I read the complaint; it's going to get tossed as against the company and Caldwell if their lawyers are competent. The allegations about their involvement/responsibility are purely conclusory.
It seems a pretty steep hill to climb, unless the plaintiff can show this was a business strategy of the company to, for example, bolster their reputation and credibility with a segment of their public.
It also strikes me as eerily similar to various proposals to penalize "white nationalists" for being "white nationalists" with no other showing of at least a plan to break the law.
I mean, if "this company pays people commit assault" is true, then suing the company isn't that strange.
The only question as far as I can see is if the claim of violence-for-pay is true.
It's not as if they said:
I say it's time to do some shit
So let's go over to the store at 123 Main Street
at 10:35 Central time
And commit vandalism, shoplifting and other crimes
For everyone who obeys
I'll give $100 each, see?
I may be wrong, but it may be a little more subtle that that. Something like, "We don't take no shit from nobody. If somebody gets in your face or disrespects you, thump 'em".
And when someone is walking around saying "this a real nice place you got here. Shame if something were to happen to it, eh?" is just making idle chatter about the hassles of dealing with insurance claims.
Purely a hypothetical - I don't know any more about the details of the *real* case than most people.

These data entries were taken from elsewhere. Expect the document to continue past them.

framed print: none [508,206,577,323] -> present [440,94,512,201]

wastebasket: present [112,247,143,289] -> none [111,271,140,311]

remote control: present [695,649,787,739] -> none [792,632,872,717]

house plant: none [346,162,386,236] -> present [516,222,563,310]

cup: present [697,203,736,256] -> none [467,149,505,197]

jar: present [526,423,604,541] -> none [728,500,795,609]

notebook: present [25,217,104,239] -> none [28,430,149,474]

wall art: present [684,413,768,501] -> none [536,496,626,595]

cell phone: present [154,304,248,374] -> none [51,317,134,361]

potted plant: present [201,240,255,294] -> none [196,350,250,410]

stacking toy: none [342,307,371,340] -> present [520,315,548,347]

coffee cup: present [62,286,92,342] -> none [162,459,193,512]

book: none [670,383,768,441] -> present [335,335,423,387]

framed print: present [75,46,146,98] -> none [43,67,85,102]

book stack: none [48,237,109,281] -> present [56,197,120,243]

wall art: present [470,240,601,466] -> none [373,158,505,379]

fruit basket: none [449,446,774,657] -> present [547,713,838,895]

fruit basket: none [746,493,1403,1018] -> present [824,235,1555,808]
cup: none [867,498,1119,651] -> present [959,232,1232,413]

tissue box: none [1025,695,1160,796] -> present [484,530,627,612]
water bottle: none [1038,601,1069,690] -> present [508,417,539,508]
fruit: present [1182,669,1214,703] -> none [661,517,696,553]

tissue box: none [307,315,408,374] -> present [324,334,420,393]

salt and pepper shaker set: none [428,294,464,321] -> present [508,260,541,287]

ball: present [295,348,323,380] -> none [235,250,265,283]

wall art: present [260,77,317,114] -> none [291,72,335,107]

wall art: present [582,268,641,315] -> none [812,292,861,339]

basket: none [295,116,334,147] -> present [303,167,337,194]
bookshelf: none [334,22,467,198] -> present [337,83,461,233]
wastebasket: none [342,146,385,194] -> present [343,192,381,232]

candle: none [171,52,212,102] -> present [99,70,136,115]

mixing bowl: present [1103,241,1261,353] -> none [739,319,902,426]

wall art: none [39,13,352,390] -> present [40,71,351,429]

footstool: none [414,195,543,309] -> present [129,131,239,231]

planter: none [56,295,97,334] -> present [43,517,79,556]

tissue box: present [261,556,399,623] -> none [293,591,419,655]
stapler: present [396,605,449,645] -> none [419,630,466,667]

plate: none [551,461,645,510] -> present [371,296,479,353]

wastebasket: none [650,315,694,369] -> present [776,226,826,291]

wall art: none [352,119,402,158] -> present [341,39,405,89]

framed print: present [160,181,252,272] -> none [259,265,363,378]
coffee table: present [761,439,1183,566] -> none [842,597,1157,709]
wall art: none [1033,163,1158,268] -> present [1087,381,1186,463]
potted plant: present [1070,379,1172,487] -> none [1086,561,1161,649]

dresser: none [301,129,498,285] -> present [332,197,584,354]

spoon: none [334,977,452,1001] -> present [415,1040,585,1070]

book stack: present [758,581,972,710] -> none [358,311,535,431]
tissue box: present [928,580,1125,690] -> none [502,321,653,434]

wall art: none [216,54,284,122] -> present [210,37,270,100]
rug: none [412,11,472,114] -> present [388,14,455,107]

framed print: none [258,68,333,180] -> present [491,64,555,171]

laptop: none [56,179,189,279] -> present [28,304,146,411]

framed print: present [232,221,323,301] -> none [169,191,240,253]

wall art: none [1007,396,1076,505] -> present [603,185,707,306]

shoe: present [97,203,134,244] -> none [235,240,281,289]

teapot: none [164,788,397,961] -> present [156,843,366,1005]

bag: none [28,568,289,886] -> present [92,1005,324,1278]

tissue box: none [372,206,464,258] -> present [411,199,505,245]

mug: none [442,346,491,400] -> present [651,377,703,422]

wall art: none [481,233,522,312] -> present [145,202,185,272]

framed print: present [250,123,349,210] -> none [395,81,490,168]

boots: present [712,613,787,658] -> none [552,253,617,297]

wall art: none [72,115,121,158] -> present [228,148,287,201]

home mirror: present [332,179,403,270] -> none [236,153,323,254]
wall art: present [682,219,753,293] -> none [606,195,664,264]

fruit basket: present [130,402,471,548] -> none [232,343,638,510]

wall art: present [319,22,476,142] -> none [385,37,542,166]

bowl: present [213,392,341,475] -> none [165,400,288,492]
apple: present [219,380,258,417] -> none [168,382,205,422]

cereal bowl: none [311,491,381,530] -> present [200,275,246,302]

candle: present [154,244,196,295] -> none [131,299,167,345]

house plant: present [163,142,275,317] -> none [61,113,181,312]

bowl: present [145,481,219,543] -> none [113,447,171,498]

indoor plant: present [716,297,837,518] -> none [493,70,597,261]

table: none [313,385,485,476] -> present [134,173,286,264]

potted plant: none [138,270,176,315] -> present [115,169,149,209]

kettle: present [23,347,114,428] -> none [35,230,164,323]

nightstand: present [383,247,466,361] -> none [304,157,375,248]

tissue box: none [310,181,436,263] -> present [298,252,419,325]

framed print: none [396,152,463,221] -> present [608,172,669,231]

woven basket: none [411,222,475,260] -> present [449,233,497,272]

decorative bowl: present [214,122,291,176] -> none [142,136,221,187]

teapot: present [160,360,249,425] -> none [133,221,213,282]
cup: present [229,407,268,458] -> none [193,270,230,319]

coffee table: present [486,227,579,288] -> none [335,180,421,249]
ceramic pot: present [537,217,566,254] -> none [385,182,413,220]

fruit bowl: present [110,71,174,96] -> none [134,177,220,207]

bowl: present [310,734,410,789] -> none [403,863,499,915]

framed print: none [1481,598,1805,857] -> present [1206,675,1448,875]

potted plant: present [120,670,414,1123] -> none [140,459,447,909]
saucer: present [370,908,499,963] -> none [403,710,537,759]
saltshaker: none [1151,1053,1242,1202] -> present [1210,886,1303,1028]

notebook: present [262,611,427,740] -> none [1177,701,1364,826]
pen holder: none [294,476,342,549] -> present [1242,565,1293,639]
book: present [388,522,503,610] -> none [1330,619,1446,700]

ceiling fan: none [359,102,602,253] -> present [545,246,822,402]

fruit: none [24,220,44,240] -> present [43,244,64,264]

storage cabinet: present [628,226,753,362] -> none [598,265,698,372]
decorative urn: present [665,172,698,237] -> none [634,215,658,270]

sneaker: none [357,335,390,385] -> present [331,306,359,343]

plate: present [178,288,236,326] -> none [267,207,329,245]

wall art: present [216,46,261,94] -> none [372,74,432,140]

It's sad to see my employees raging
But they were not acting as my agents
Property was damaged, things were thrown
But the perps were off on a frolic of their own
I admit the bad stuff that met your eyes
But none of it was authorized
No, your legal position is very precarious
Your liability is very vicarious
Before my employee met up with your crew
He had a fine face and a nice head, too
Here is the church, and here is the steeple
Where you should have learned to control your people
But judgment day for you is coming nigh
The damages, like you, will be high
Oh, stop preaching at me from your pulpit
You're blaming everyone except the culprit
Your maneuvering is obvious, I'm going to call it
You don't want justice, you just want my wallet
Your wallet paid the people who beat up my employee
Your disavowal of responsibility is very annoying
This lawsuit will test your mettle
I'll beat you badly, unless you settle
I was very impressed until this last; "Employee" and "annoying" don't rhyme.
Stretch the pronunciation of "annoy-ing" it might slip by.
It would be something if the case was handled in court like a rap face-off competition.